Extracted material:
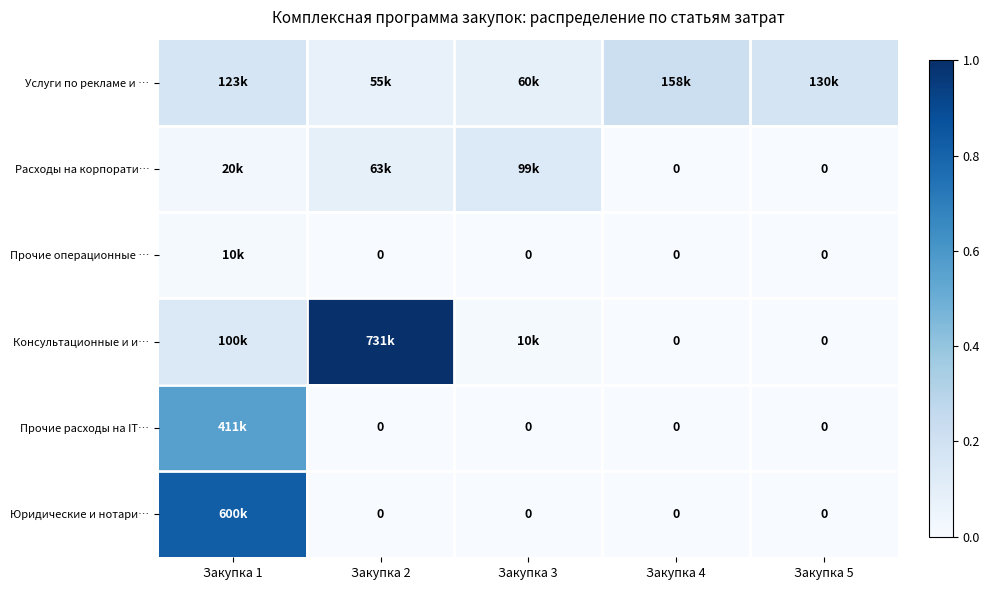

What is the difference between the second highest and second lowest values in the Расходы на корпорати… series?

0.1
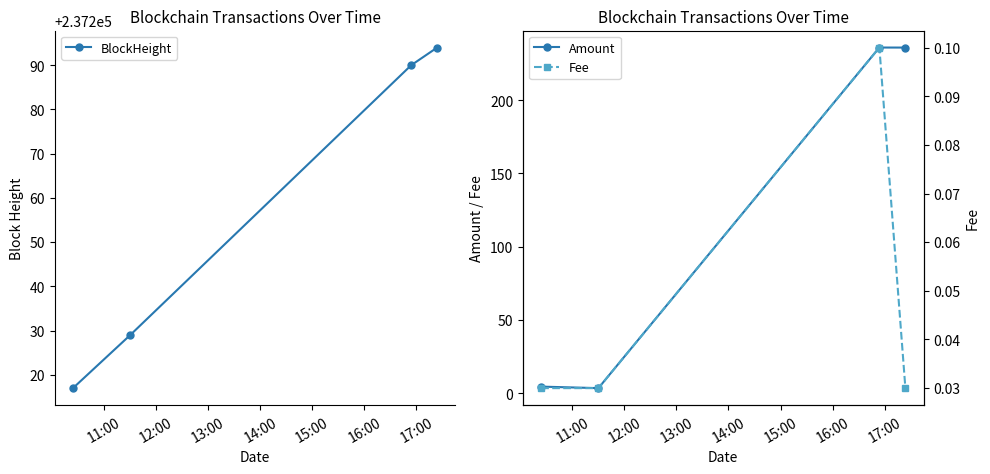

In Amount, how many points are higher than both neighbors (excluding endpoints)?

1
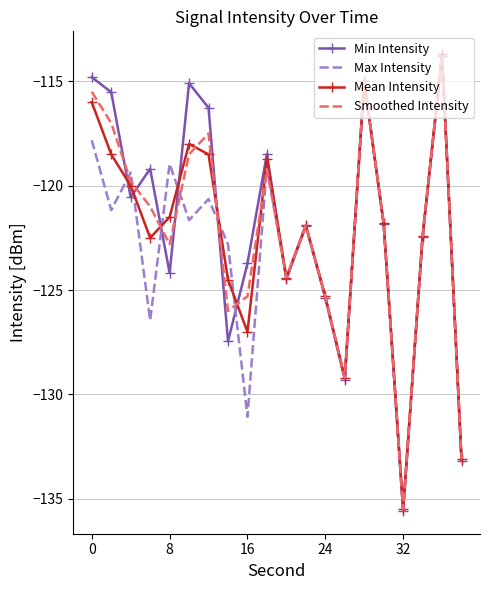

What is the greatest value displayed?

-113.7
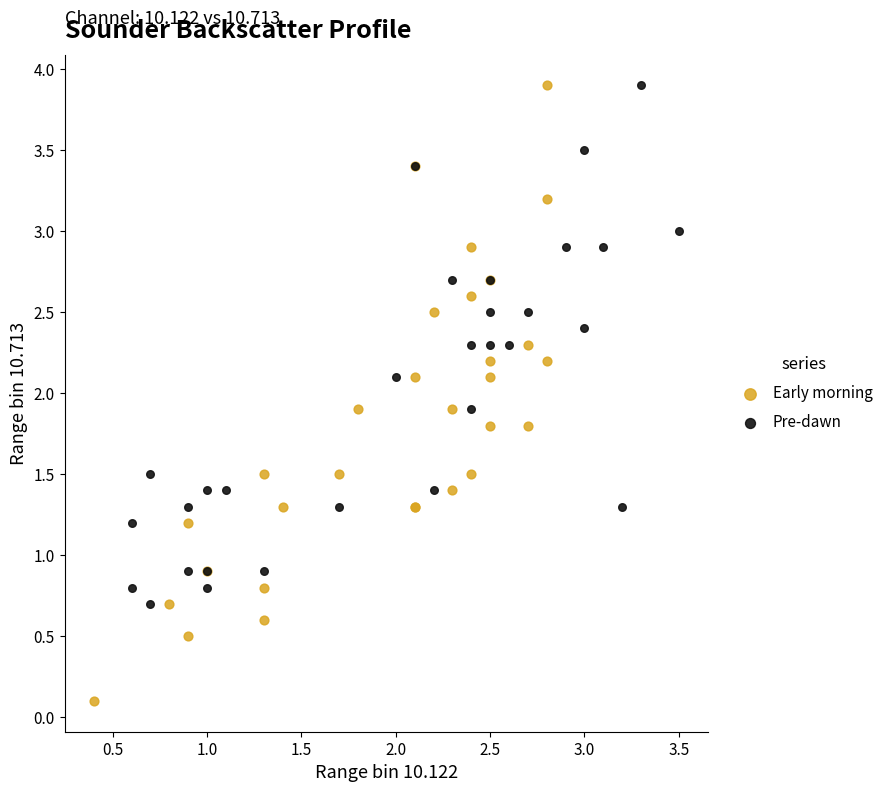

What are all the series names shown in the legend?

Early morning, Pre-dawn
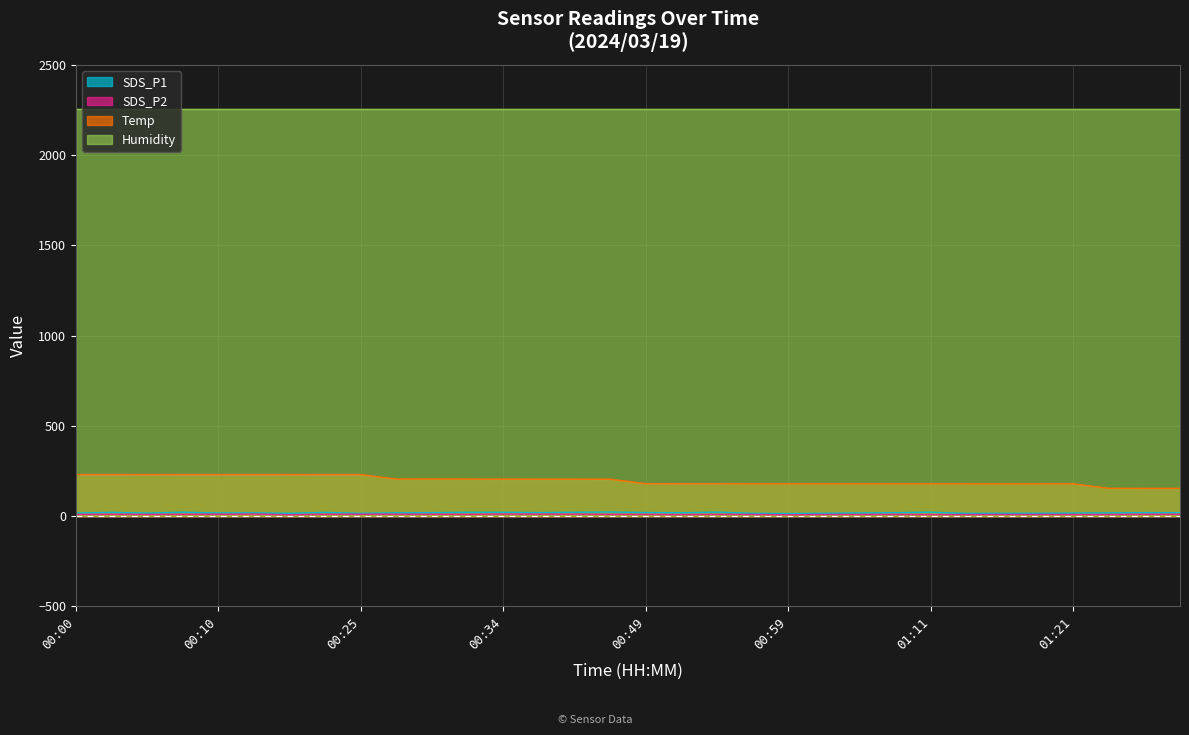

What is the label of the 30th point from the left?

01:26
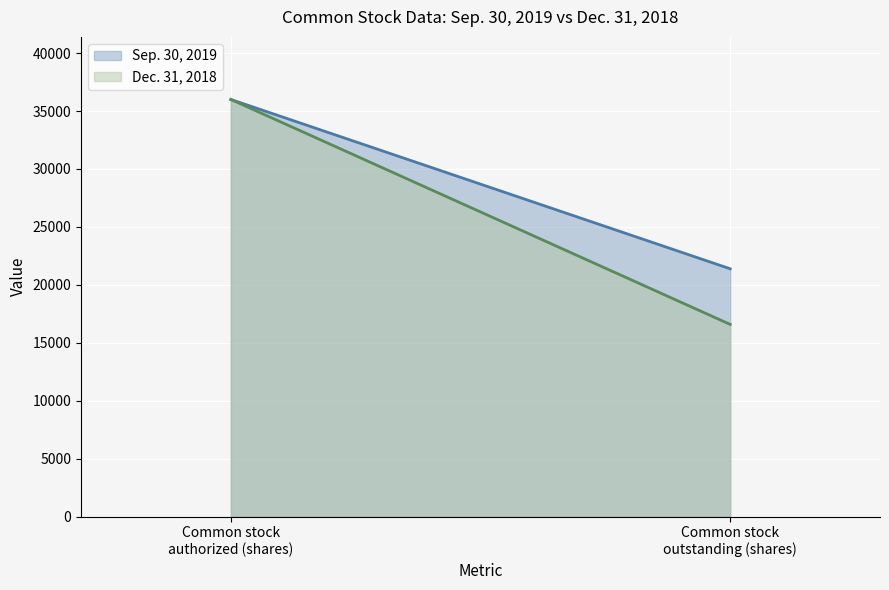

At how many categories does at least one series exceed 35202?

1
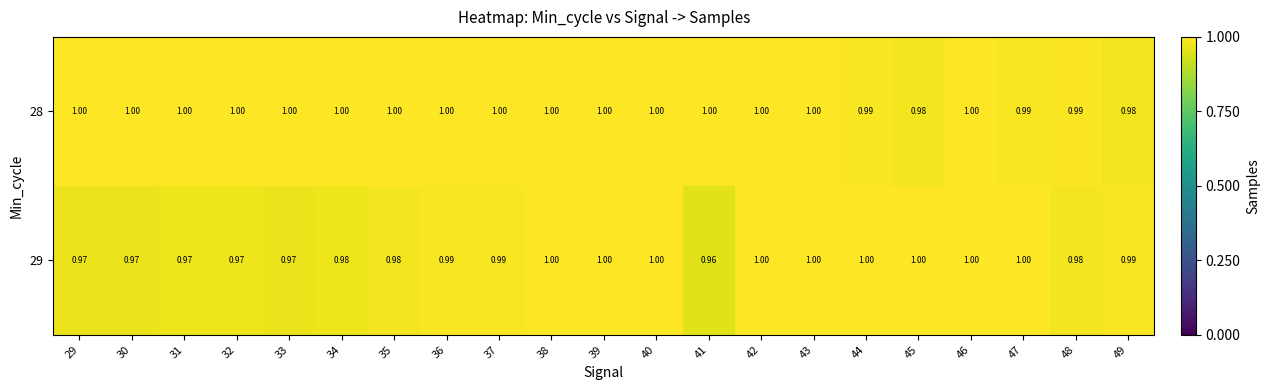

What is the total value across all series at 41?

2.0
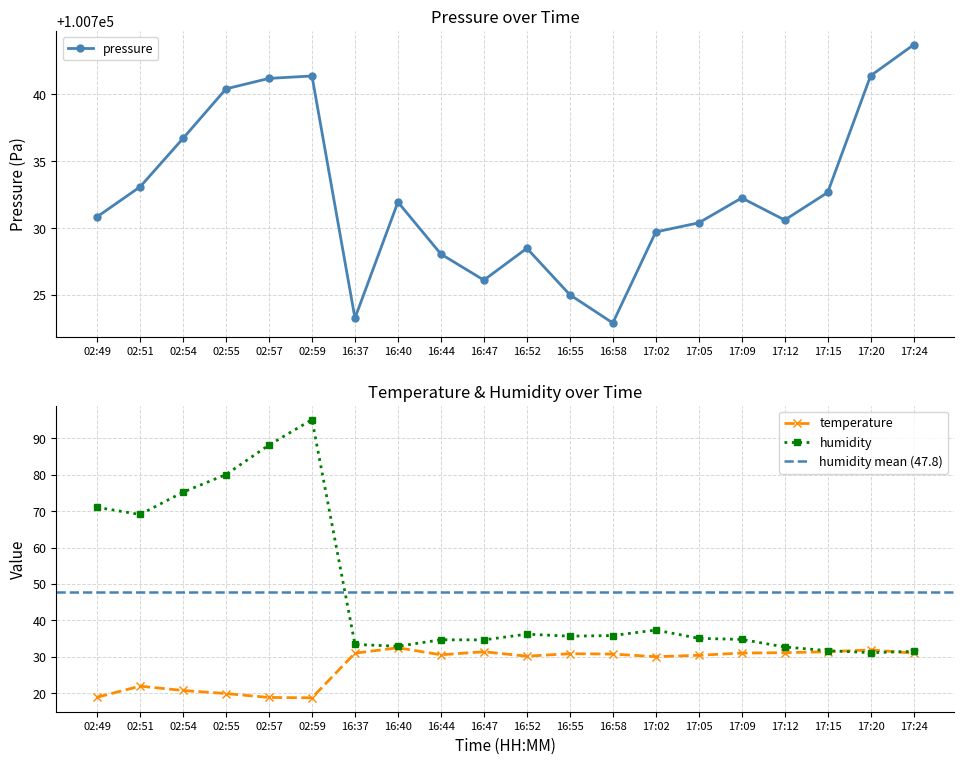

Where does the temperature series first go above 30?

16:37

Exercise: Convert the material above into a JSON list of strings, one string per line, leaving out blank lines and the pictures.

Final answer:
[
  "What is the difference between the second highest and second lowest values in the Расходы на корпорати… series?",
  "0.1",
  "In Amount, how many points are higher than both neighbors (excluding endpoints)?",
  "1",
  "What is the greatest value displayed?",
  "-113.7",
  "What are all the series names shown in the legend?",
  "Early morning, Pre-dawn",
  "What is the label of the 30th point from the left?",
  "01:26",
  "At how many categories does at least one series exceed 35202?",
  "1",
  "What is the total value across all series at 41?",
  "2.0",
  "Where does the temperature series first go above 30?",
  "16:37"
]